• [Exercise brief]
Go line by line through the listing below and copy those that hold "pintura".

• [Provided data]
..............................

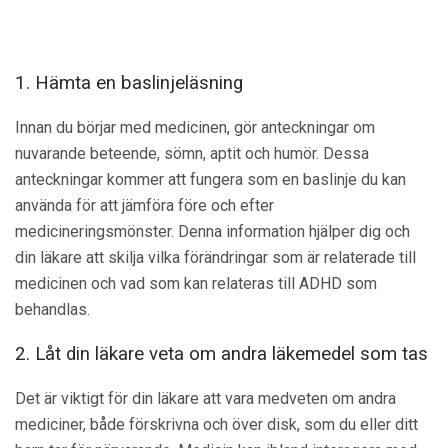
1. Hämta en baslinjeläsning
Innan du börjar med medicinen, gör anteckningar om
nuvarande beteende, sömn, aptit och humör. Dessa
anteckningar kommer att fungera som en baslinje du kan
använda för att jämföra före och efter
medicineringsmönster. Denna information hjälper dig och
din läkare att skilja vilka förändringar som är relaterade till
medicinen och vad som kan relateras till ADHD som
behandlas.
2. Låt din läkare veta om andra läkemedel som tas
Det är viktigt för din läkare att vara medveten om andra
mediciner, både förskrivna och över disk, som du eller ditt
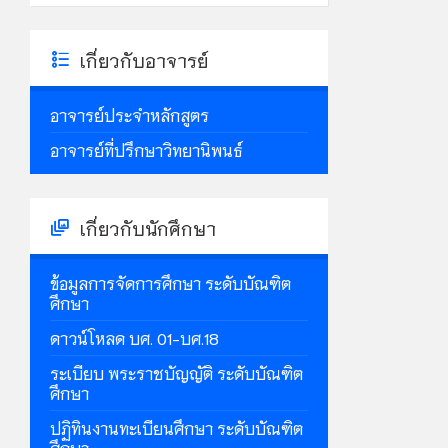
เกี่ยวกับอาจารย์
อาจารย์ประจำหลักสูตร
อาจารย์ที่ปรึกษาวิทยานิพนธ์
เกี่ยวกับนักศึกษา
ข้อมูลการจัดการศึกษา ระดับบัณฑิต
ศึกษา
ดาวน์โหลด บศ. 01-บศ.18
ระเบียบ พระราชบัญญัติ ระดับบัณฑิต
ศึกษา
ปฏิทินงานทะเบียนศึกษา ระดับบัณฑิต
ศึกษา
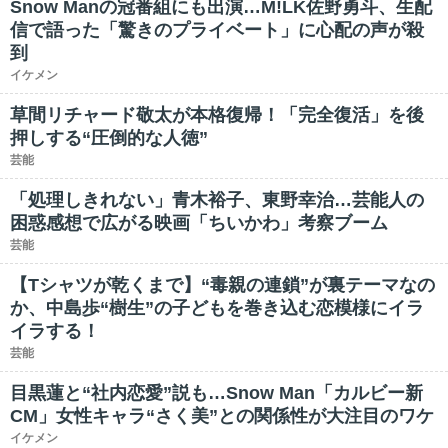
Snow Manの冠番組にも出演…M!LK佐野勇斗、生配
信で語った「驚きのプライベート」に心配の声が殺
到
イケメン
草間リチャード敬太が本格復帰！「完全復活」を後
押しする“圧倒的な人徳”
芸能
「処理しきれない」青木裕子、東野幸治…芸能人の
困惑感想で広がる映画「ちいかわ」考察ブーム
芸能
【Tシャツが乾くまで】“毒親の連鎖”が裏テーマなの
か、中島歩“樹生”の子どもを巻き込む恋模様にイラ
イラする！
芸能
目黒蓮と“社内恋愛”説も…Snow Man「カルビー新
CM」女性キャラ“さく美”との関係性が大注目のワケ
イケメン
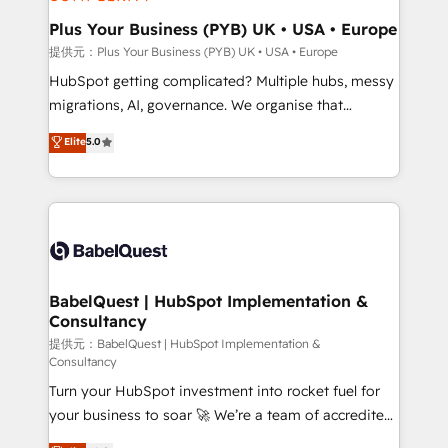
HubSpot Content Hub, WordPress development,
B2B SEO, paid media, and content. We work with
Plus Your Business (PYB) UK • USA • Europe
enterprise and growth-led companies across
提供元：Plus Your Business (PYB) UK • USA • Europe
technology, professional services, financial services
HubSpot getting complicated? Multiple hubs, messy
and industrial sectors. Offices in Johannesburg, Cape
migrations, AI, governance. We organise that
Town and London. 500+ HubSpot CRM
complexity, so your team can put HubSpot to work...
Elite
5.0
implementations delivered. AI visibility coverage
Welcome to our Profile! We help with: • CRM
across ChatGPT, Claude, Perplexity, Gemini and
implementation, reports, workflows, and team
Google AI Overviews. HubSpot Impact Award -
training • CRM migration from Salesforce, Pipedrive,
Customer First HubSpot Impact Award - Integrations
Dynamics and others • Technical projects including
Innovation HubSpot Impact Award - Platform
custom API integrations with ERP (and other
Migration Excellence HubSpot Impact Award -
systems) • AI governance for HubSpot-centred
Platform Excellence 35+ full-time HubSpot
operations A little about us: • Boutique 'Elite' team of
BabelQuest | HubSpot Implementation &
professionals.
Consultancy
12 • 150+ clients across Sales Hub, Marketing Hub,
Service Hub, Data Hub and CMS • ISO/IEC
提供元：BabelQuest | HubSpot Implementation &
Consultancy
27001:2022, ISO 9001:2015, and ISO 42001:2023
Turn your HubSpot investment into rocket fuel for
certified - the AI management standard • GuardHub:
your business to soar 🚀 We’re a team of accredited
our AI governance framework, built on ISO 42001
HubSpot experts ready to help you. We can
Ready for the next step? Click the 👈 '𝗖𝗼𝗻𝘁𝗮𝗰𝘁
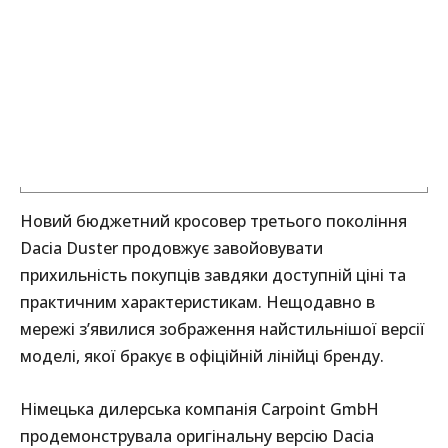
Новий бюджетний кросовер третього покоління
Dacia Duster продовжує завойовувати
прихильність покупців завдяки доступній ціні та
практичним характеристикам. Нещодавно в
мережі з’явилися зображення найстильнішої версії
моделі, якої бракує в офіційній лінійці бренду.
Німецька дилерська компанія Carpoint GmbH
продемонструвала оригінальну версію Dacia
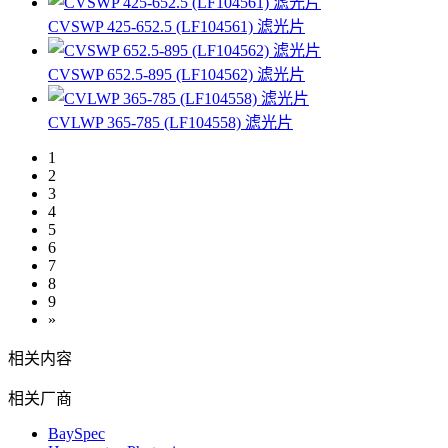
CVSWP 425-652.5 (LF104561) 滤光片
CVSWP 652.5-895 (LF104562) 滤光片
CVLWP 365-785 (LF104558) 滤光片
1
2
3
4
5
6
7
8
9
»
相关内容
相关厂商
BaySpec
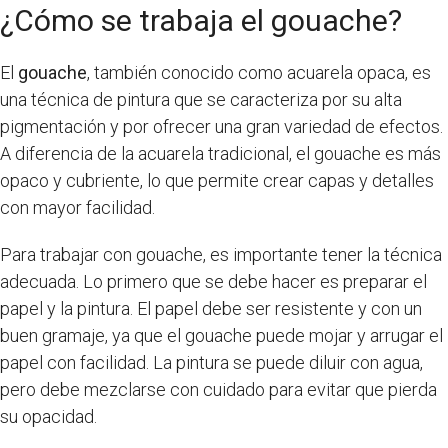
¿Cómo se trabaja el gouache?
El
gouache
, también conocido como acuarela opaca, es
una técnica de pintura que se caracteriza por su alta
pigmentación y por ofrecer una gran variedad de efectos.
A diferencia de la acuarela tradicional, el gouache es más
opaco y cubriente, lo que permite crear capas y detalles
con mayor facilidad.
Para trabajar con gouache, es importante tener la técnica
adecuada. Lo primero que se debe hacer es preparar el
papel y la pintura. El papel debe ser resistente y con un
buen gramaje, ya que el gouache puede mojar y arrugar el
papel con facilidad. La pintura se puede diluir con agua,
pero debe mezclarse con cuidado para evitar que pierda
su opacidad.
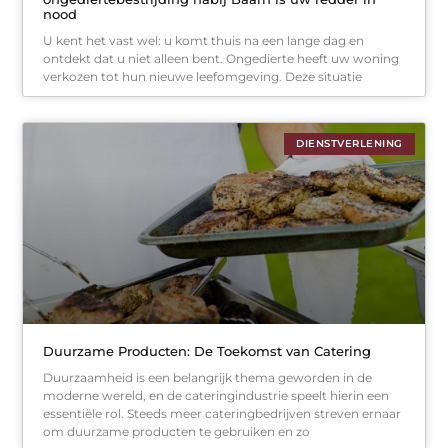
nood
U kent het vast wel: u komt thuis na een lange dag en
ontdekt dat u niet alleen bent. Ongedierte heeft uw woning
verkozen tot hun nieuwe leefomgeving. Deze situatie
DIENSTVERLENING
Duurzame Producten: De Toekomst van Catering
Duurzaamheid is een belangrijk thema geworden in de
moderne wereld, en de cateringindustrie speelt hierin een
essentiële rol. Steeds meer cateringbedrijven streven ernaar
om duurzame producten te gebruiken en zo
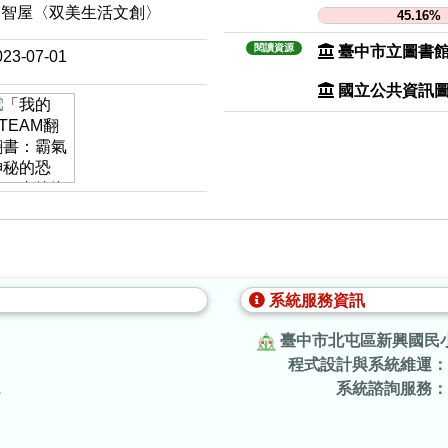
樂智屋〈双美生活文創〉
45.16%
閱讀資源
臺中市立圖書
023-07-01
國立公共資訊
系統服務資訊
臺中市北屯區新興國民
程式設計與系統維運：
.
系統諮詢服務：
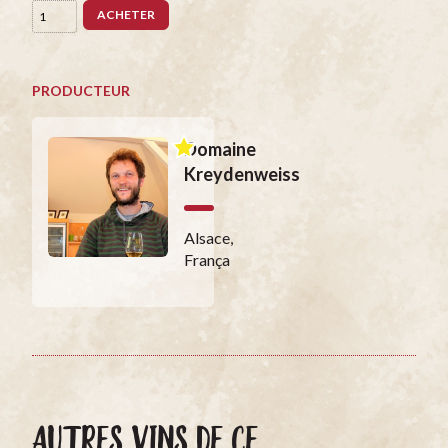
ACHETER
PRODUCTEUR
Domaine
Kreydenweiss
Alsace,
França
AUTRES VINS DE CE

..............................

• [Written answer]
una técnica de pintura que se caracteriza por su alta
papel y la pintura. El papel debe ser resistente y con un
papel con facilidad. La pintura se puede diluir con agua,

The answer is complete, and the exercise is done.